ASSIGNED TASK
The answer must be an exact copy of the lines from the one with "vfov_deg: 7.1" through the final line below, with no pictures and nothing else.

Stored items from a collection
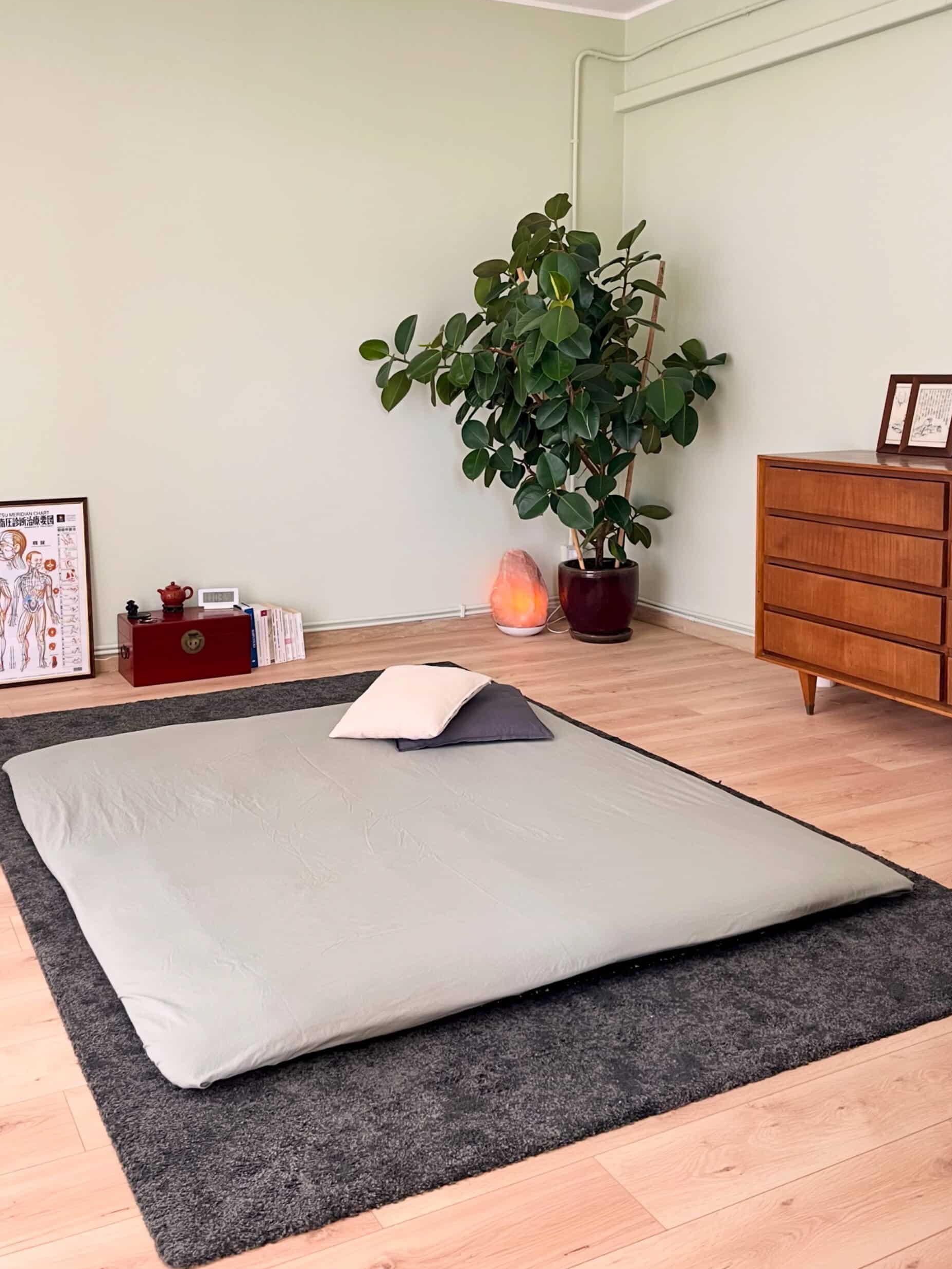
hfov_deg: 51.4
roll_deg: -0.5
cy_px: 620
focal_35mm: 27
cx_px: 469
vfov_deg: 65.3
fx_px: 990
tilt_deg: -4.3
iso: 125
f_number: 1.6
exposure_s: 1/66
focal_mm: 5.1
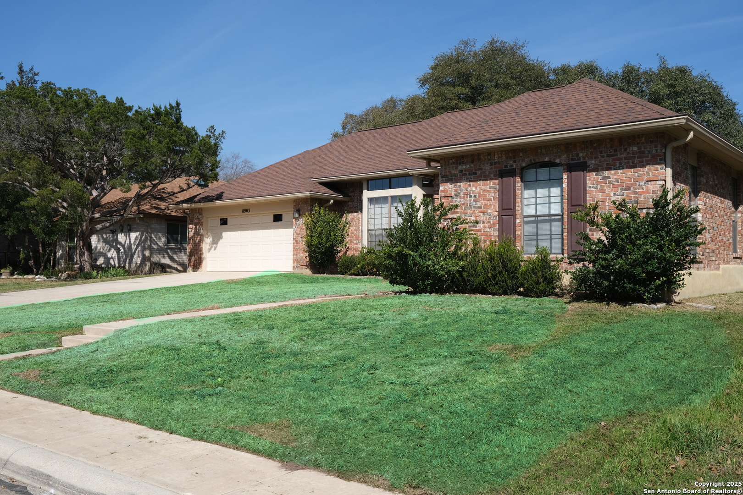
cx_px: 372
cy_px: 248
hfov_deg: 54.4
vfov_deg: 37.9
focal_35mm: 35
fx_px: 722
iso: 160
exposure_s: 1/250
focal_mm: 23
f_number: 10
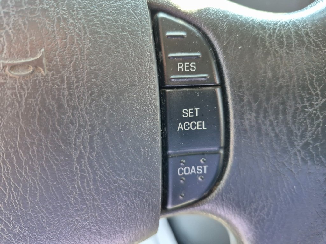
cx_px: 163
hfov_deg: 73.9
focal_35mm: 23
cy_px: 122
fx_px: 217
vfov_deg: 58.9
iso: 200
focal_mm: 5.4
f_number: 1.8
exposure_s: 1/180
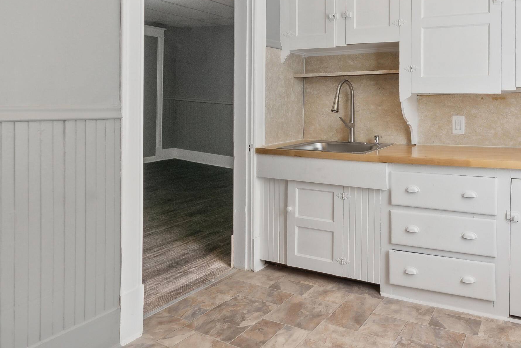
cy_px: 102
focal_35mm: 27
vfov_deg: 46.8
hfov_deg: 65.1
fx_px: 391
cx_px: 360
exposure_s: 1/160
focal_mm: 16
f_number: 7.1
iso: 800
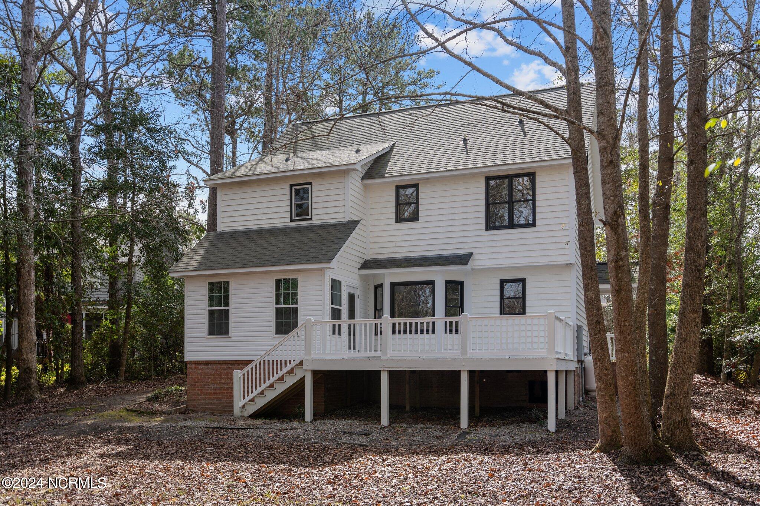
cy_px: 253
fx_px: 675
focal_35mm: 32
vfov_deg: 41.1
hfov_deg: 58.7
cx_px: 380
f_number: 4
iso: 200
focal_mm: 32
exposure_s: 1/640
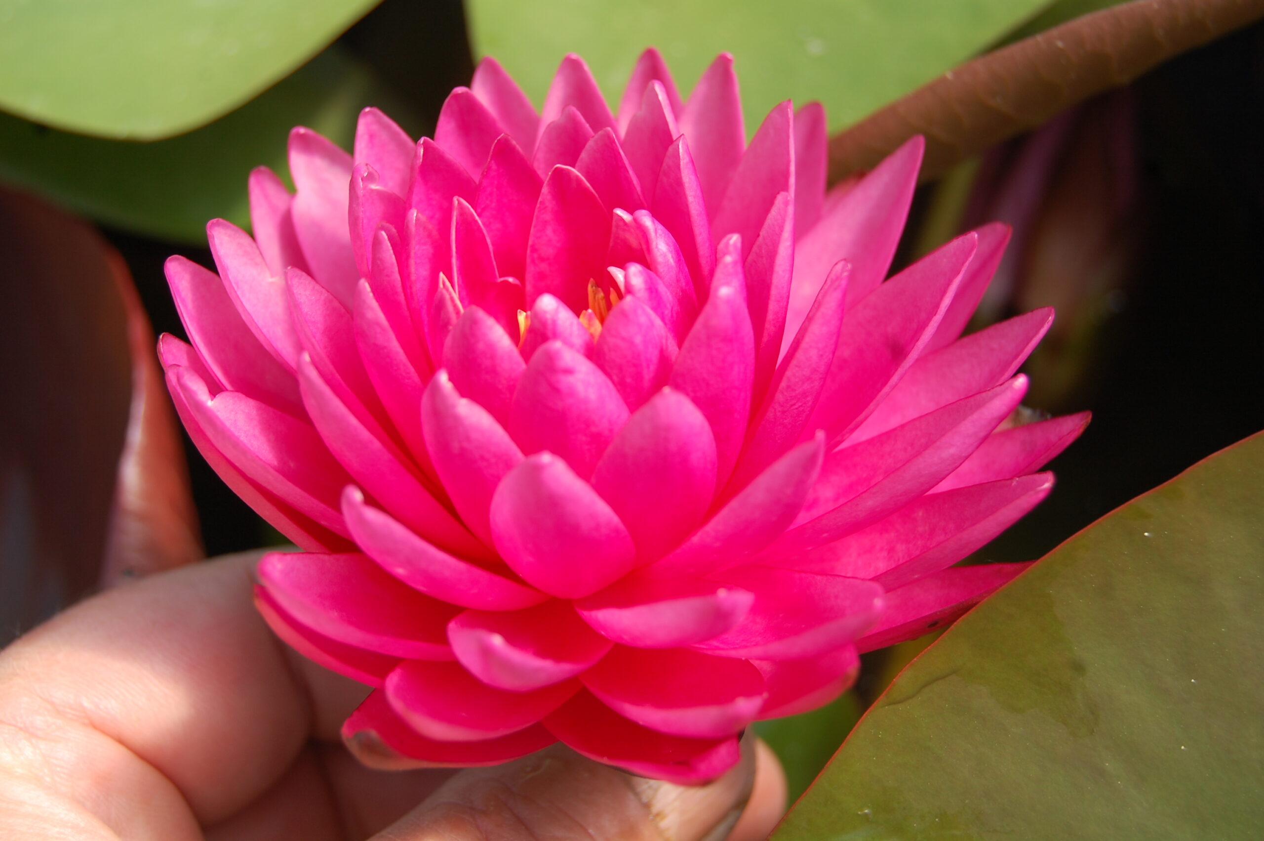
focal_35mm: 69
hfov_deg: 29.3
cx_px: 632
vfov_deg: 19.7
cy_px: 420
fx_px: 2420
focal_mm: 46
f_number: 7.1
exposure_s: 1/200
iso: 200
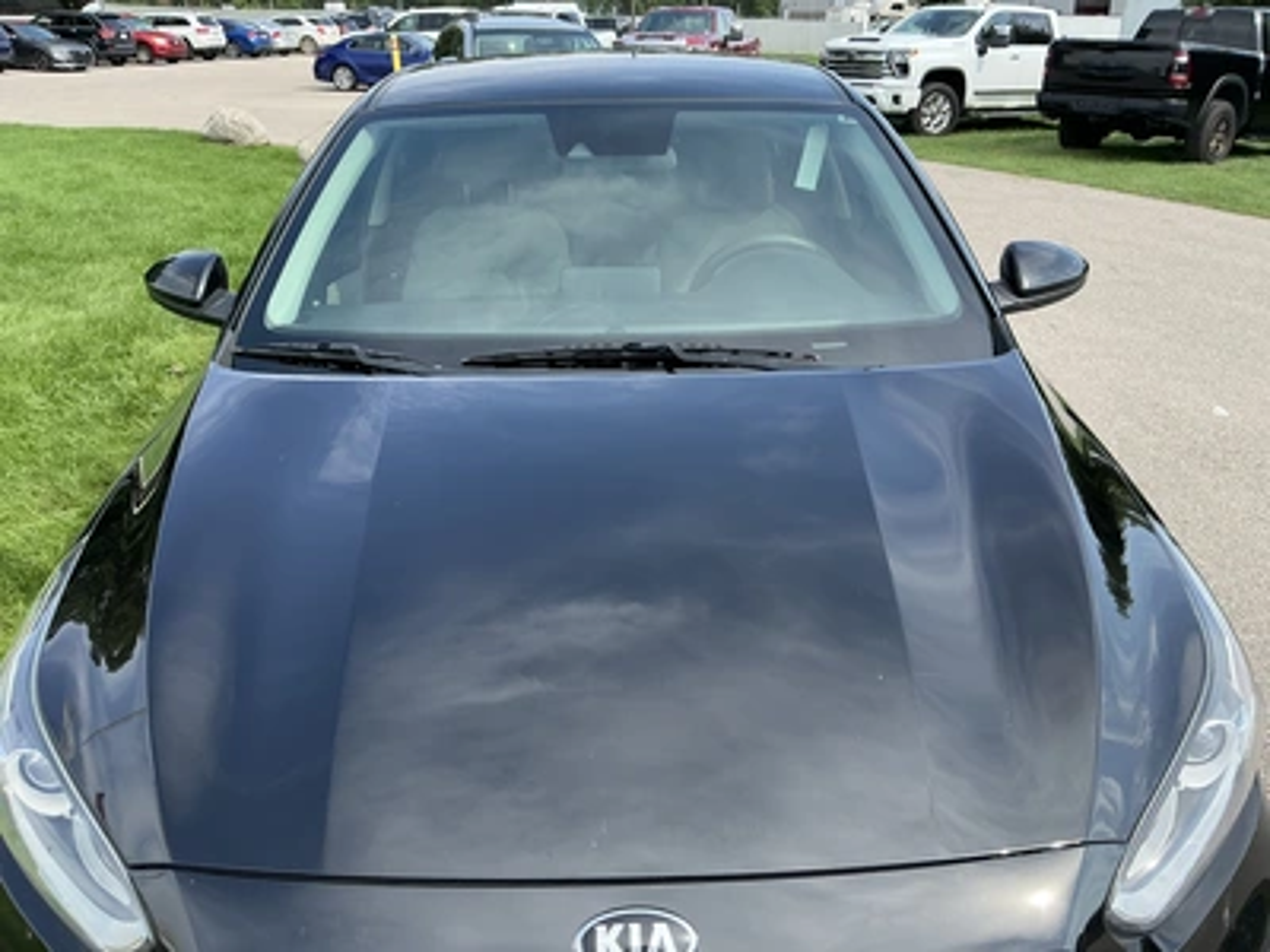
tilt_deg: -22.8
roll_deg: -2.4
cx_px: 635
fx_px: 1027
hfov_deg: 63.4
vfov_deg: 49.7
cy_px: 476
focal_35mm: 28
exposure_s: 1/461
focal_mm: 3
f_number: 1.8
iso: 25
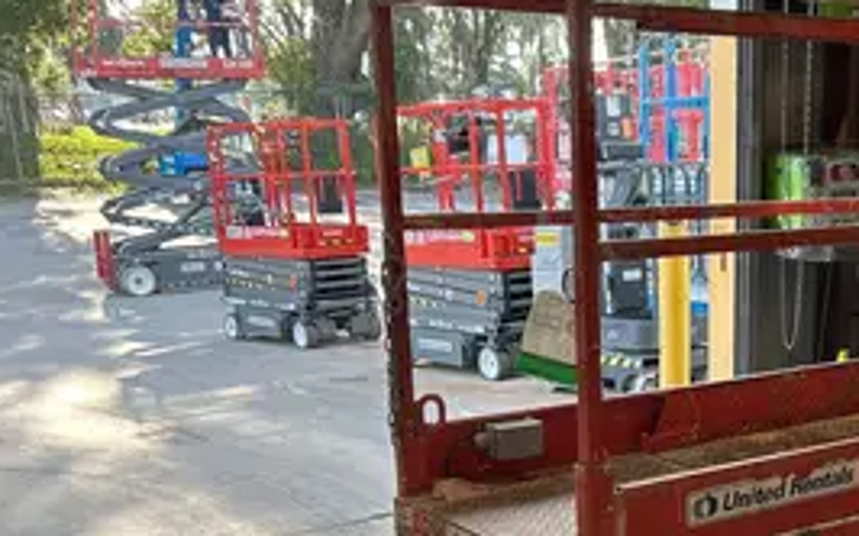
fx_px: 1334
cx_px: 675
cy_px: 531
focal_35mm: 57
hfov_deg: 34.7
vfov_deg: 21.9
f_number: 1.5
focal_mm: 5.7
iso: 40
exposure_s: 1/222
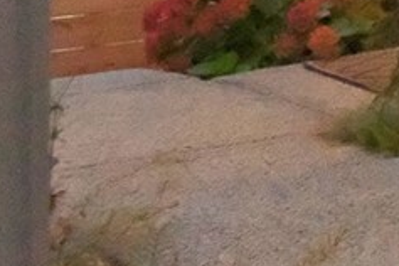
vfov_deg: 6.7
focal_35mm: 193
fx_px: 2139
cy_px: -420
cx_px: 1356
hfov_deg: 8.3
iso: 12800
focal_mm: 18
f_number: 3.6
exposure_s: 1/500
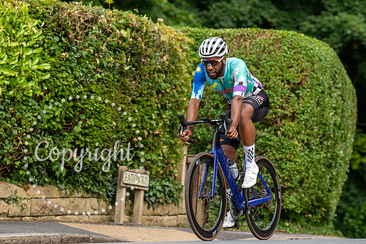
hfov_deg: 10.7
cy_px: 81
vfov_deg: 7.1
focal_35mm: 193
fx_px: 1958
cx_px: 245
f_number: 4
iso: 400
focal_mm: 144
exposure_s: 1/800
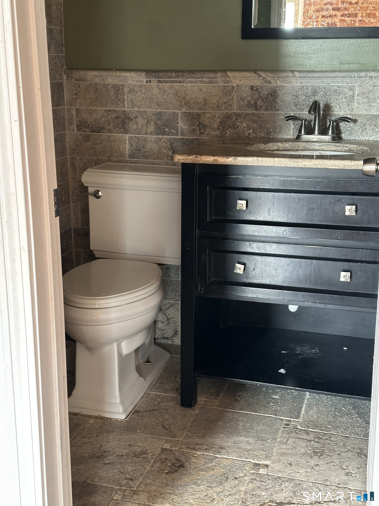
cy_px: 253
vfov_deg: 39.7
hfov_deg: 30.3
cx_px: 190
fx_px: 701
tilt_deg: -14.2
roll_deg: -0.3
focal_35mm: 48
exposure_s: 1/60
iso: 200
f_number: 1.78
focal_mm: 6.86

TASK RESPONSE
vfov_deg: 7.1
focal_35mm: 193
fx_px: 1958
cx_px: 245
f_number: 4
iso: 400
focal_mm: 144
exposure_s: 1/800
cy_px: 253
vfov_deg: 39.7
hfov_deg: 30.3
cx_px: 190
fx_px: 701
tilt_deg: -14.2
roll_deg: -0.3
focal_35mm: 48
exposure_s: 1/60
iso: 200
f_number: 1.78
focal_mm: 6.86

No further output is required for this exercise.